She's the Manville
I don’t quite think that Mrs. Harris Goes to Paris is a good movie, but it did manage to make me into a fan. And that credit belongs almost entirely to its lead performance by Lesley Manville as Mrs. Harris. This is not the kind of performance that is typically award season fodder (though Lord knows there have been sillier Oscar nominations), and I don’t think I’d put it as one of the five best lead actress performances of the year, but I do think Manville demands some kind of recognition. She takes what could have been the most twee and cloying shit and spins it into gold. The movie’s plot depends on many people instantly treating Mrs. Harris as the most special and interesting person in the room, when in fact the point of her character is that she’s quite ordinary. And yet Manville actually makes me believe it! If this Mrs. Harris knocked on my front door, I damn well would be offering her a mug of tea and a couch to sleep on.
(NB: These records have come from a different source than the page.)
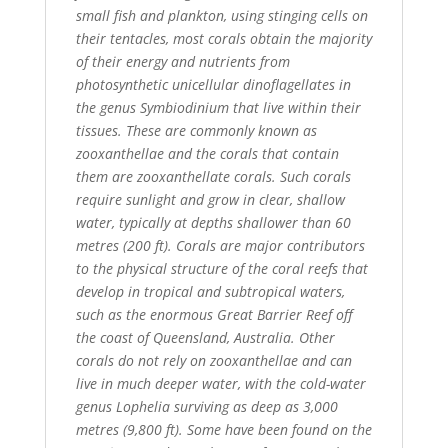
small fish and plankton, using stinging cells on
their tentacles, most corals obtain the majority
of their energy and nutrients from
photosynthetic unicellular dinoflagellates in
the genus Symbiodinium that live within their
tissues. These are commonly known as
zooxanthellae and the corals that contain
them are zooxanthellate corals. Such corals
require sunlight and grow in clear, shallow
water, typically at depths shallower than 60
metres (200 ft). Corals are major contributors
to the physical structure of the coral reefs that
develop in tropical and subtropical waters,
such as the enormous Great Barrier Reef off
the coast of Queensland, Australia. Other
corals do not rely on zooxanthellae and can
live in much deeper water, with the cold-water
genus Lophelia surviving as deep as 3,000
metres (9,800 ft). Some have been found on the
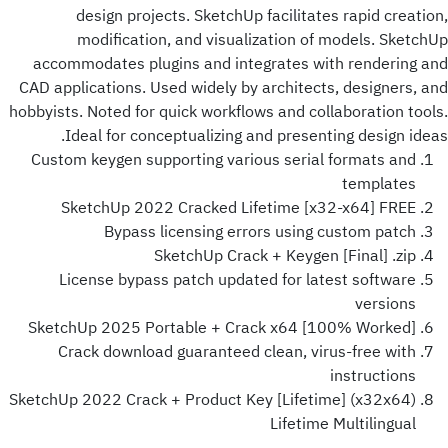
design projects. SketchUp facilitates rapid creation,
modification, and visualization of models. SketchUp
accommodates plugins and integrates with rendering and
CAD applications. Used widely by architects, designers, and
hobbyists. Noted for quick workflows and collaboration tools.
Ideal for conceptualizing and presenting design ideas.
Custom keygen supporting various serial formats and
templates
SketchUp 2022 Cracked Lifetime [x32-x64] FREE
Bypass licensing errors using custom patch
SketchUp Crack + Keygen [Final] .zip
License bypass patch updated for latest software
versions
SketchUp 2025 Portable + Crack x64 [100% Worked]
Crack download guaranteed clean, virus-free with
instructions
SketchUp 2022 Crack + Product Key [Lifetime] (x32x64)
Lifetime Multilingual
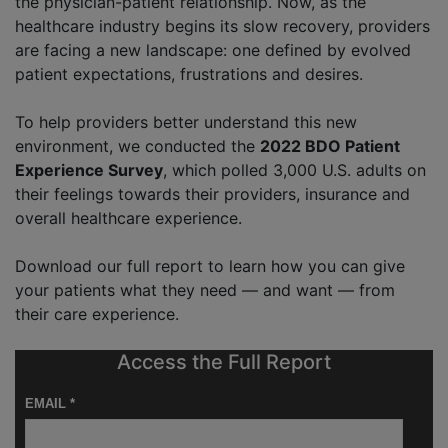
the physician-patient relationship. Now, as the
healthcare industry begins its slow recovery, providers
are facing a new landscape: one defined by evolved
patient expectations, frustrations and desires.
To help providers better understand this new
environment, we conducted the
2022 BDO Patient
Experience Survey
, which polled 3,000 U.S. adults on
their feelings towards their providers, insurance and
overall healthcare experience.
Download our full report to learn how you can give
your patients what they need — and want — from
their care experience.
Access the Full Report
EMAIL *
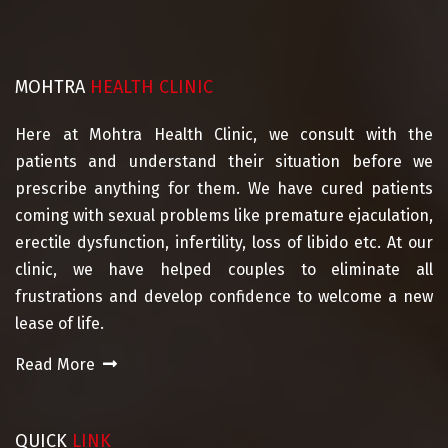
MOHTRA
HEALTH CLINIC
Here at Mohtra Health Clinic, we consult with the
patients and understand their situation before we
prescribe anything for them. We have cured patients
coming with sexual problems like premature ejaculation,
erectile dysfunction, infertility, loss of libido etc. At our
clinic, we have helped couples to eliminate all
frustrations and develop confidence to welcome a new
lease of life.
Read More
QUICK
LINK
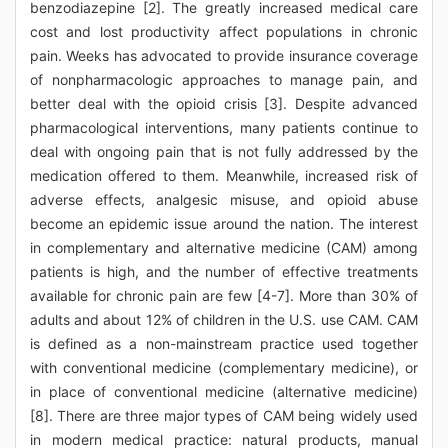
benzodiazepine [2]. The greatly increased medical care
cost and lost productivity affect populations in chronic
pain. Weeks has advocated to provide insurance coverage
of nonpharmacologic approaches to manage pain, and
better deal with the opioid crisis [3]. Despite advanced
pharmacological interventions, many patients continue to
deal with ongoing pain that is not fully addressed by the
medication offered to them. Meanwhile, increased risk of
adverse effects, analgesic misuse, and opioid abuse
become an epidemic issue around the nation. The interest
in complementary and alternative medicine (CAM) among
patients is high, and the number of effective treatments
available for chronic pain are few [4-7]. More than 30% of
adults and about 12% of children in the U.S. use CAM. CAM
is defined as a non-mainstream practice used together
with conventional medicine (complementary medicine), or
in place of conventional medicine (alternative medicine)
[8]. There are three major types of CAM being widely used
in modern medical practice: natural products, manual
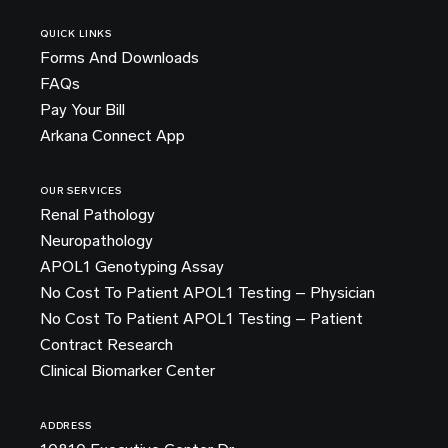
QUICK LINKS
Forms And Downloads
FAQs
Pay Your Bill
Arkana Connect App
OUR SERVICES
Renal Pathology
Neuropathology
APOL1 Genotyping Assay
No Cost To Patient APOL1 Testing – Physician
No Cost To Patient APOL1 Testing – Patient
Contract Research
Clinical Biomarker Center
ADDRESS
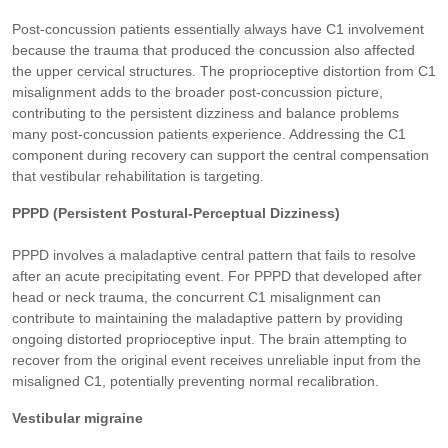
Post-concussion patients essentially always have C1 involvement
because the trauma that produced the concussion also affected
the upper cervical structures. The proprioceptive distortion from C1
misalignment adds to the broader post-concussion picture,
contributing to the persistent dizziness and balance problems
many post-concussion patients experience. Addressing the C1
component during recovery can support the central compensation
that vestibular rehabilitation is targeting.
PPPD (Persistent Postural-Perceptual Dizziness)
PPPD involves a maladaptive central pattern that fails to resolve
after an acute precipitating event. For PPPD that developed after
head or neck trauma, the concurrent C1 misalignment can
contribute to maintaining the maladaptive pattern by providing
ongoing distorted proprioceptive input. The brain attempting to
recover from the original event receives unreliable input from the
misaligned C1, potentially preventing normal recalibration.
Vestibular migraine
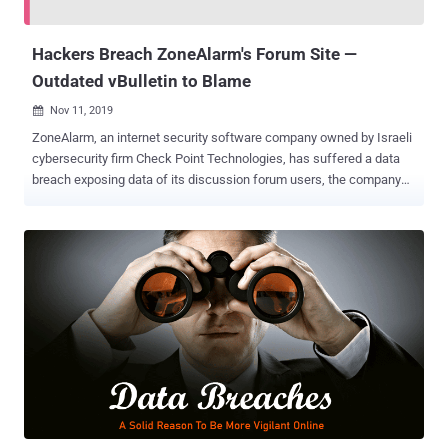
remote control over its server, allowing him to gain access t...
Hackers Breach ZoneAlarm's Forum Site —
Outdated vBulletin to Blame
Nov 11, 2019

ZoneAlarm, an internet security software company owned by Israeli
cybersecurity firm Check Point Technologies, has suffered a data
breach exposing data of its discussion forum users, the company
confirmed The Hacker News. With nearly 100 million downloads,
ZoneAlarm offers antivirus software, firewall, and additional virus
protection solutions to home PC users, small businesses, and
mobile phones worldwide. Though neither ZoneAlarm or its parent
company Check Point has yet publicly disclosed the security
incident, the company quietly sent an alert via email to all affected
users over this weekend, The Hacker News learned. The email-
based breach notification advised ZoneAlarm forum users to
immediately change their forum account passwords, informing
them hackers have unauthorizedly gained access to their names,
email addresses, hashed passwords, and date of births. Moreover,
the company has also clarified that the security incident only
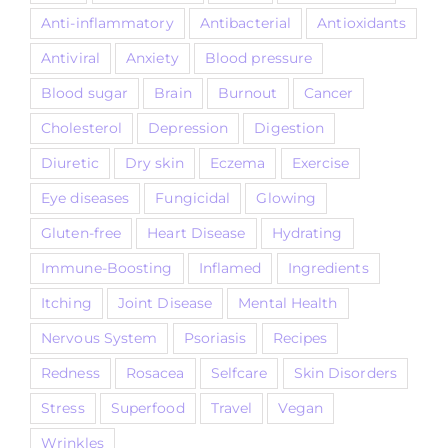
Anti-inflammatory
Antibacterial
Antioxidants
Antiviral
Anxiety
Blood pressure
Blood sugar
Brain
Burnout
Cancer
Cholesterol
Depression
Digestion
Diuretic
Dry skin
Eczema
Exercise
Eye diseases
Fungicidal
Glowing
Gluten-free
Heart Disease
Hydrating
Immune-Boosting
Inflamed
Ingredients
Itching
Joint Disease
Mental Health
Nervous System
Psoriasis
Recipes
Redness
Rosacea
Selfcare
Skin Disorders
Stress
Superfood
Travel
Vegan
Wrinkles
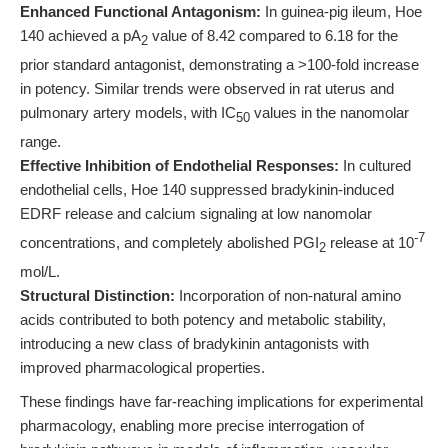
Enhanced Functional Antagonism:
In guinea-pig ileum, Hoe
140 achieved a pA
value of 8.42 compared to 6.18 for the
2
prior standard antagonist, demonstrating a >100-fold increase
in potency. Similar trends were observed in rat uterus and
pulmonary artery models, with IC
values in the nanomolar
50
range.
Effective Inhibition of Endothelial Responses:
In cultured
endothelial cells, Hoe 140 suppressed bradykinin-induced
EDRF release and calcium signaling at low nanomolar
-7
concentrations, and completely abolished PGI
release at 10
2
mol/L.
Structural Distinction:
Incorporation of non-natural amino
acids contributed to both potency and metabolic stability,
introducing a new class of bradykinin antagonists with
improved pharmacological properties.
These findings have far-reaching implications for experimental
pharmacology, enabling more precise interrogation of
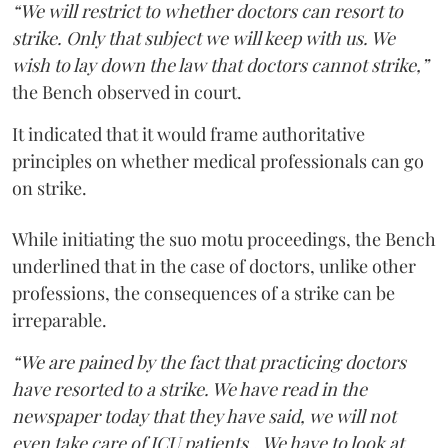
“We will restrict to whether doctors can resort to
strike. Only that subject we will keep with us. We
wish to lay down the law that doctors cannot strike,”
the Bench observed in court.
It indicated that it would frame authoritative
principles on whether medical professionals can go
on strike.
While initiating the suo motu proceedings, the Bench
underlined that in the case of doctors, unlike other
professions, the consequences of a strike can be
irreparable.
“We are pained by the fact that practicing doctors
have resorted to a strike. We have read in the
newspaper today that they have said, we will not
even take care of ICU patients...We have to look at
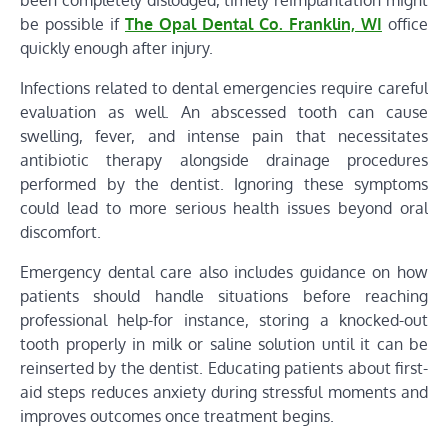
been completely dislodged, timely reimplantation might
be possible if
The Opal Dental Co. Franklin, WI
office
quickly enough after injury.
Infections related to dental emergencies require careful
evaluation as well. An abscessed tooth can cause
swelling, fever, and intense pain that necessitates
antibiotic therapy alongside drainage procedures
performed by the dentist. Ignoring these symptoms
could lead to more serious health issues beyond oral
discomfort.
Emergency dental care also includes guidance on how
patients should handle situations before reaching
professional help-for instance, storing a knocked-out
tooth properly in milk or saline solution until it can be
reinserted by the dentist. Educating patients about first-
aid steps reduces anxiety during stressful moments and
improves outcomes once treatment begins.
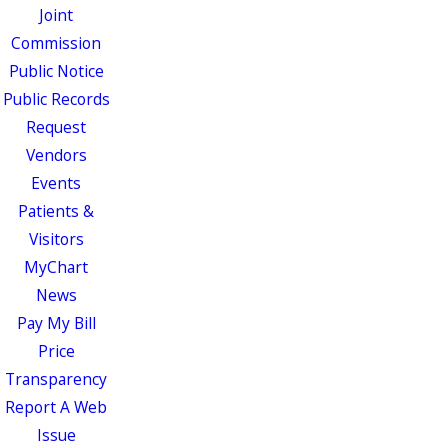
Joint
Commission
Public Notice
Public Records
Request
Vendors
Events
Patients &
Visitors
MyChart
News
Pay My Bill
Price
Transparency
Report A Web
Issue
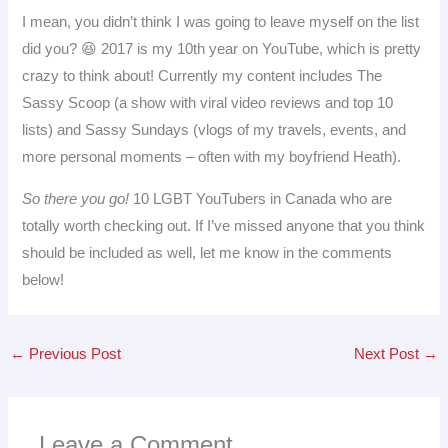
I mean, you didn’t think I was going to leave myself on the list
did you? 😆 2017 is my 10th year on YouTube, which is pretty
crazy to think about! Currently my content includes The
Sassy Scoop (a show with viral video reviews and top 10
lists) and Sassy Sundays (vlogs of my travels, events, and
more personal moments – often with my boyfriend Heath).
So there you go!
10 LGBT YouTubers in Canada who are
totally worth checking out. If I’ve missed anyone that you think
should be included as well, let me know in the comments
below!
←
Previous Post
Next Post
→
Leave a Comment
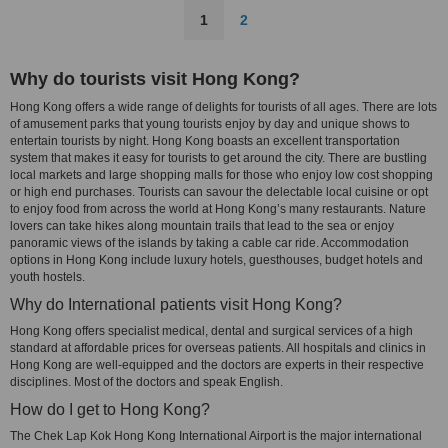
1
2
Why do tourists visit Hong Kong?
Hong Kong offers a wide range of delights for tourists of all ages. There are lots
of amusement parks that young tourists enjoy by day and unique shows to
entertain tourists by night. Hong Kong boasts an excellent transportation
system that makes it easy for tourists to get around the city. There are bustling
local markets and large shopping malls for those who enjoy low cost shopping
or high end purchases. Tourists can savour the delectable local cuisine or opt
to enjoy food from across the world at Hong Kong’s many restaurants. Nature
lovers can take hikes along mountain trails that lead to the sea or enjoy
panoramic views of the islands by taking a cable car ride. Accommodation
options in Hong Kong include luxury hotels, guesthouses, budget hotels and
youth hostels.
Why do International patients visit Hong Kong?
Hong Kong offers specialist medical, dental and surgical services of a high
standard at affordable prices for overseas patients. All hospitals and clinics in
Hong Kong are well-equipped and the doctors are experts in their respective
disciplines. Most of the doctors and speak English.
How do I get to Hong Kong?
The Chek Lap Kok Hong Kong International Airport is the major international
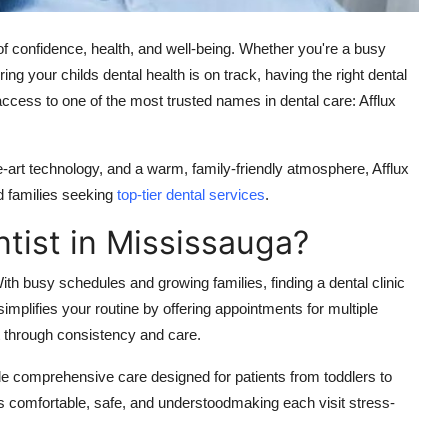
 of confidence, health, and well-being. Whether you're a busy
ng your childs dental health is on track, having the right dental
access to one of the most trusted names in dental care:
Afflux
e-art technology, and a warm, family-friendly atmosphere, Afflux
d families seeking
top-tier dental services
.
tist in Mississauga?
th busy schedules and growing families, finding a dental clinic
y simplifies your routine by offering appointments for multiple
t through consistency and care.
e comprehensive care designed for patients from toddlers to
s comfortable, safe, and understoodmaking each visit stress-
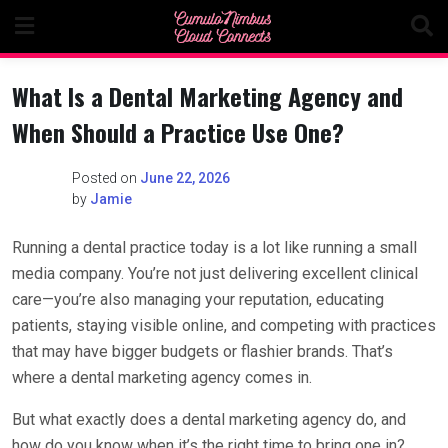
Skip
to
content
What Is a Dental Marketing Agency and
When Should a Practice Use One?
Posted on
June 22, 2026
by
Jamie
Running a dental practice today is a lot like running a small
media company. You’re not just delivering excellent clinical
care—you’re also managing your reputation, educating
patients, staying visible online, and competing with practices
that may have bigger budgets or flashier brands. That’s
where a dental marketing agency comes in.
But what exactly does a dental marketing agency do, and
how do you know when it’s the right time to bring one in?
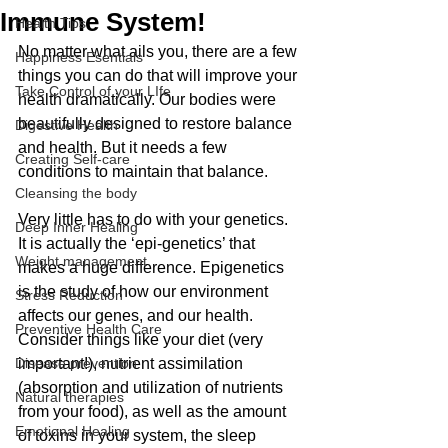
Immune System!
Health Tips
No matter what ails you, there are a few 
Happiness Esentials
things you can do that will improve your 
Take Control of your LIfe
health dramatically. Our bodies were 
beautifully designed to restore balance 
Digestive Health
and health. But it needs a few 
Creating Self-care
conditions to maintain that balance.
Cleansing the body
Very little has to do with your genetics. 
Deep Inner Healing
It is actually the ‘epi-genetics’ that 
Weight management
makes a huge difference. Epigenetics 
is the study of how our environment 
Stress Reduction
affects our genes, and our health. 
Preventive Health Care
Consider things like your diet (very 
Disease prevention
important!), nutrient assimilation 
(absorption and utilization of nutrients 
Natural therapies
from your food), as well as the amount 
Emotional Healing
of toxins in your system, the sleep 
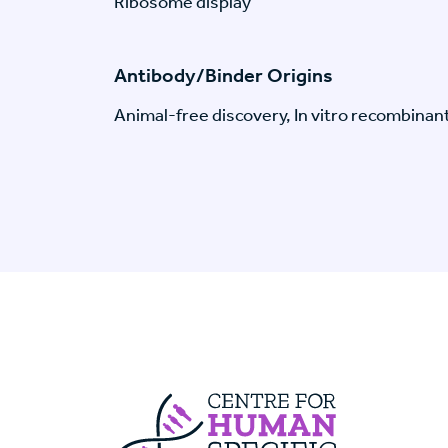
Ribosome display
Antibody/Binder Origins
Animal-free discovery, In vitro recombinan
Centre For Huma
The film, based on a 1958 novel by Paul Gallico of nearly the same name (Mrs. ‘Arris Goes to Paris), follows a house cleaner who comes into a sum of money when she receives backpayments on a war-widow’s pension. She decides to spend this money on a fancy Dior dress and so travels to the fashion line’s HQ. Any guesses in which city that’s located?
Through a series of contrivances, Mrs. Harris gets wrapped up in the lives of various models and office workers at Dior while she waits for her fancy dress to be made. All along the way we have themes of rejecting pretentiousness and embracing workers’ rights. Things end cheerfully and upliftingly, some characters get together, yada yada, but there’s some strangeness on the fringes: Mrs. Harris briefly organizes a strike, and there’s a baffling runner about characters quoting Nietzsche.
The script isn’t strictly bad, I don’t think, but it’s operating in a very unhurried manner that just didn’t work for me. A bunch of little episodes drag on longer than expected throughout the film, always giving the sense that the plot should have advanced more than it has. She doesn’t even make it to Paris for over a half hour! The film clocks in at under two hours but felt a lot longer than that to me.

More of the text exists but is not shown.